Senator Rubio recalls Gadhafi’s fate as US threats mount on Maduro

  25 February 2019    Read: 2452
Senator Rubio recalls Gadhafi’s fate as US threats mount on Maduro

U.S. Senator Marco Rubio (R-FL) on Sunday sent a veiled threat to Venezuelan President Nicolas Maduro, tweeting photos of slain Libyan leader Muammar Gadhafi, who was deposed in a U.S.-backed, NATO-led intervention.

Without adding any text, Rubio shared two photos of Gadhafi, the first of him in power and the second of him being violently lynched in the streets in 2011.

The images were apparently meant for Maduro, coming hours after Secretary of State Mike Pompeo said the Venezuelan administration's "days are numbered," suggesting that the people would depose their elected leader.

Rubio's last tweet before the Gaddafi photos featured headlines from around the world condemning Maduro, shared with the hashtag "#MaduroCrimeFamily."

Rubio, a Florida senator of Cuban descent, has been an influential figure on Venezuela policy in Washington, and one of the loudest voice supporting Venezuelan opposition leader Juan Guaido, who declared himself interim leader of the country last month. His electorate mainly consisted of Cuban and other Latin American emigres with strong resentment towards socialist governments, and Rubio is known for his hawkish stance against Havana, one of Maduro's key allies.
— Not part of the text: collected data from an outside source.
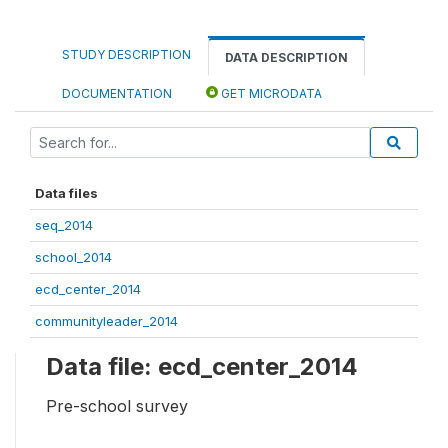
STUDY DESCRIPTION
DATA DESCRIPTION
DOCUMENTATION
GET MICRODATA
Data files
seq_2014
school_2014
ecd_center_2014
communityleader_2014
Data file: ecd_center_2014
Pre-school survey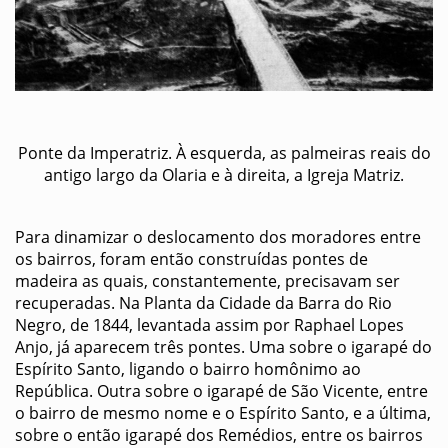
Ponte da Imperatriz. À esquerda, as palmeiras reais do
antigo largo da Olaria e à direita, a Igreja Matriz.
Para dinamizar o deslocamento dos moradores entre
os bairros, foram então construídas pontes de
madeira as quais, constantemente, precisavam ser
recuperadas. Na Planta da Cidade da Barra do Rio
Negro, de 1844, levantada assim por Raphael Lopes
Anjo, já aparecem três pontes. Uma sobre o igarapé do
Espírito Santo, ligando o bairro homônimo ao
República. Outra sobre o igarapé de São Vicente, entre
o bairro de mesmo nome e o Espírito Santo, e a última,
sobre o então igarapé dos Remédios, entre os bairros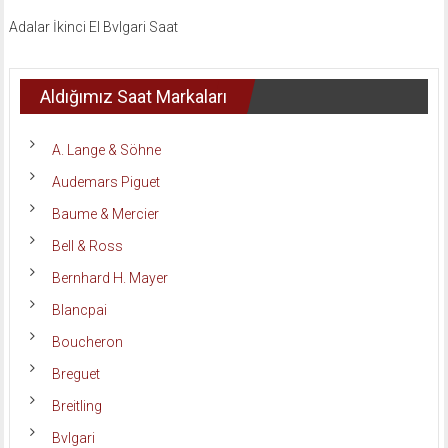
Adalar İkinci El Bvlgari Saat
Aldığımız Saat Markaları
A. Lange & Söhne
Audemars Piguet
Baume & Mercier
Bell & Ross
Bernhard H. Mayer
Blancpai
Boucheron
Breguet
Breitling
Bvlgari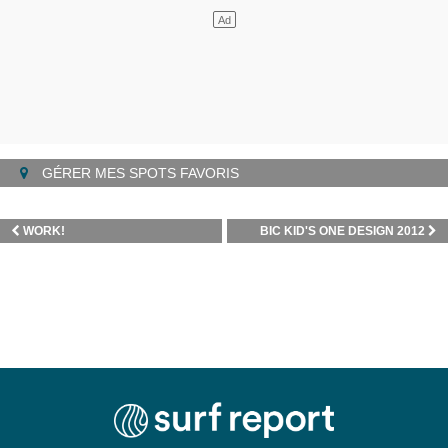
GÉRER MES SPOTS FAVORIS
WORK!
BIC KID'S ONE DESIGN 2012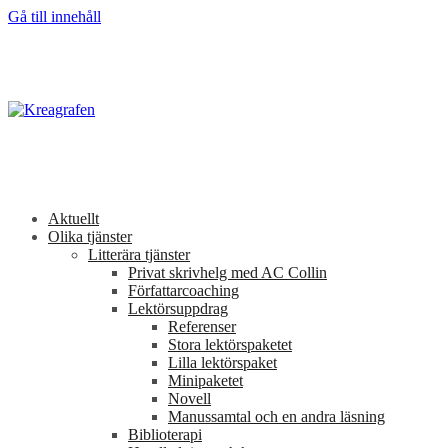
Gå till innehåll
Aktuellt
Olika tjänster
Litterära tjänster
Privat skrivhelg med AC Collin
Författarcoaching
Lektörsuppdrag
Referenser
Stora lektörspaketet
Lilla lektörspaket
Minipaketet
Novell
Manussamtal och en andra läsning
Biblioterapi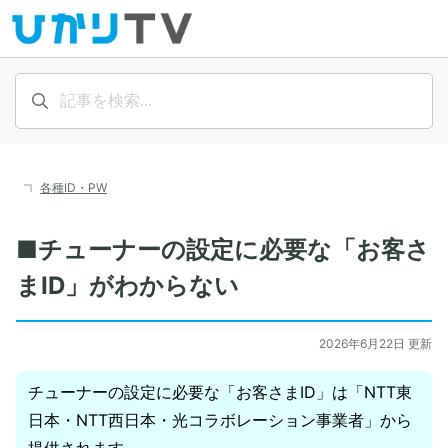
各種ID・PW
■チューナーの設定に必要な「お客さ
まID」がわからない
2026年6月22日 更新
チューナーの設定に必要な「お客さまID」は「NTT東
日本・NTT西日本・光コラボレーション事業者」から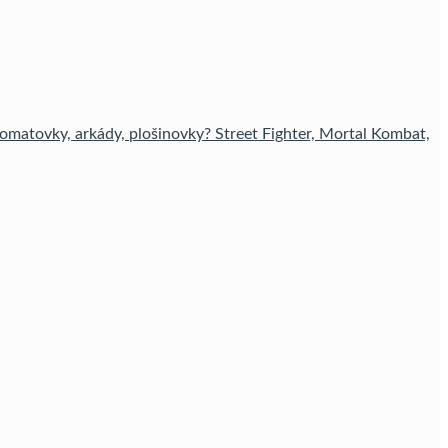
tomatovky, arkády, plošinovky? Street Fighter, Mortal Kombat,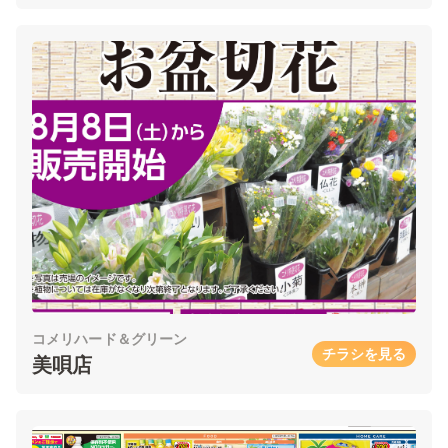
コメリハード＆グリーン
チラシを見る
美唄店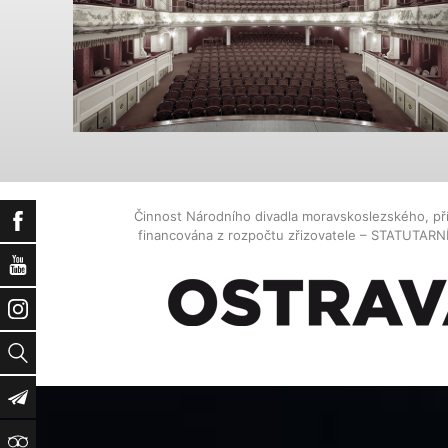
Činnost Národního divadla moravskoslezského, př
Facebook
financována z rozpočtu zřizovatele – STATUTAR
YouTube
Instagram
Vyhledat
Newsletter
TripAdvisor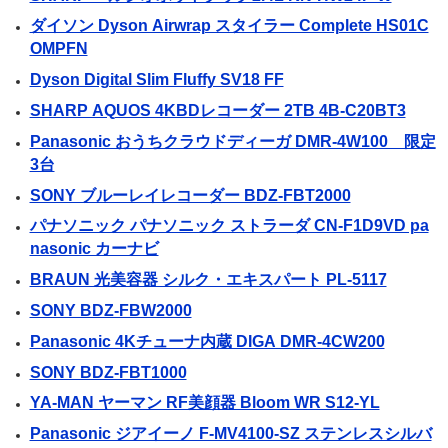
ダイソン Dyson Airwrap スタイラー Complete HS01C
OMPFN
Dyson Digital Slim Fluffy SV18 FF
SHARP AQUOS 4KBDレコーダー 2TB 4B-C20BT3
Panasonic おうちクラウドディーガ DMR-4W100 限定
3台
SONY ブルーレイレコーダー BDZ-FBT2000
パナソニック パナソニック ストラーダ CN-F1D9VD pa
nasonic カーナビ
BRAUN 光美容器 シルク・エキスパート PL-5117
SONY BDZ-FBW2000
Panasonic 4Kチューナ内蔵 DIGA DMR-4CW200
SONY BDZ-FBT1000
YA-MAN ヤーマン RF美顔器 Bloom WR S12-YL
Panasonic ジアイーノ F-MV4100-SZ ステンレスシルバ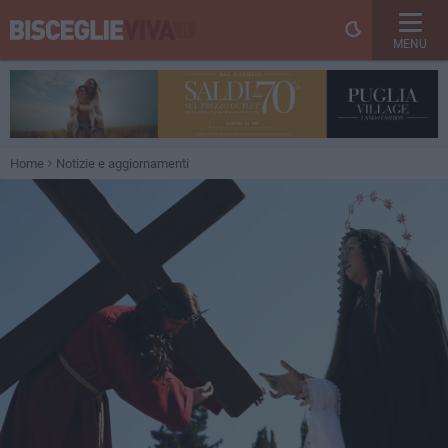
MENU
Home
Notizie e aggiornamenti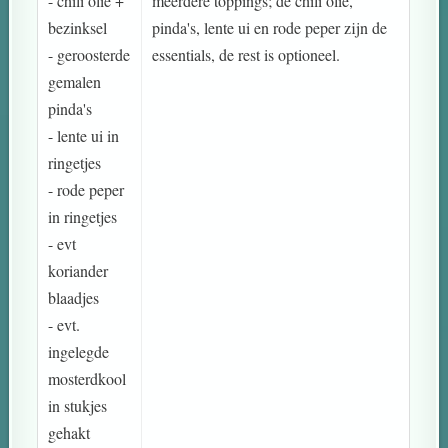
- chili olie +
meerdere toppings; de chili olie,
bezinksel
pinda's, lente ui en rode peper zijn de
- geroosterde
essentials, de rest is optioneel.
gemalen
pinda's
- lente ui in
ringetjes
- rode peper
in ringetjes
- evt
koriander
blaadjes
- evt.
ingelegde
mosterdkool
in stukjes
gehakt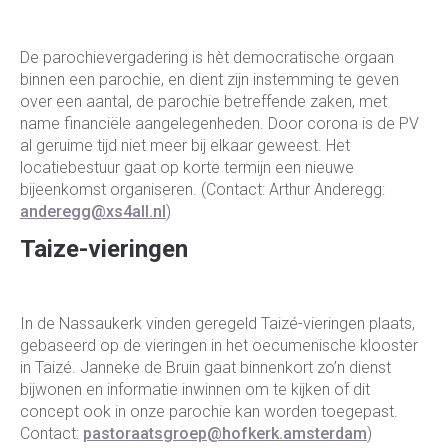
De parochievergadering is hèt democratische orgaan
binnen een parochie, en dient zijn instemming te geven
over een aantal, de parochie betreffende zaken, met
name financiële aangelegenheden. Door corona is de PV
al geruime tijd niet meer bij elkaar geweest. Het
locatiebestuur gaat op korte termijn een nieuwe
bijeenkomst organiseren. (Contact: Arthur Anderegg:
anderegg@xs4all.nl
)
Taize-vieringen
In de Nassaukerk vinden geregeld Taizé-vieringen plaats,
gebaseerd op de vieringen in het oecumenische klooster
in Taizé. Janneke de Bruin gaat binnenkort zo’n dienst
bijwonen en informatie inwinnen om te kijken of dit
concept ook in onze parochie kan worden toegepast.
Contact:
pastoraatsgroep@hofkerk.amsterdam
)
Gadhafi's brutal ouster has not been followed by peace or stability in Libya, but some U.S. politicians, including Rubio, considered the operation a success.

"We came, we saw, he died," then-Secretary of State Hillary Clinton said of Gaddafi's demise.

Rubio, at the time, also voiced support for the U.S. intervention in Libya, and apparently, still views it positively. Since then, Libya has been locked in a civil war that killed thousands of people and divided the country between two rival governments in Tripoli and Tobruk, in addition to numerous armed militant groups with some pledging allegiance to Daesh.

A foreign policy adviser for Democratic Sen. Bernie Sanders, Matt Duss, responded to Rubio's tweet Sunday by retorting: "While tweeting this is deeply sick, it does work as an outstanding argument against US-backed regime change."

Other policy experts voiced their distress over the tweet's sentiment, mentioning Iraq and Syria alongside Libya as examples of disastrous U.S. military interventions.

"You really have to be a special breed of warmongering, interventionist loon to think this tweet is a good idea. Or to think Libya, Iraq, Syria etc were good and should be repeated," political strategist Doug Stafford tweeted.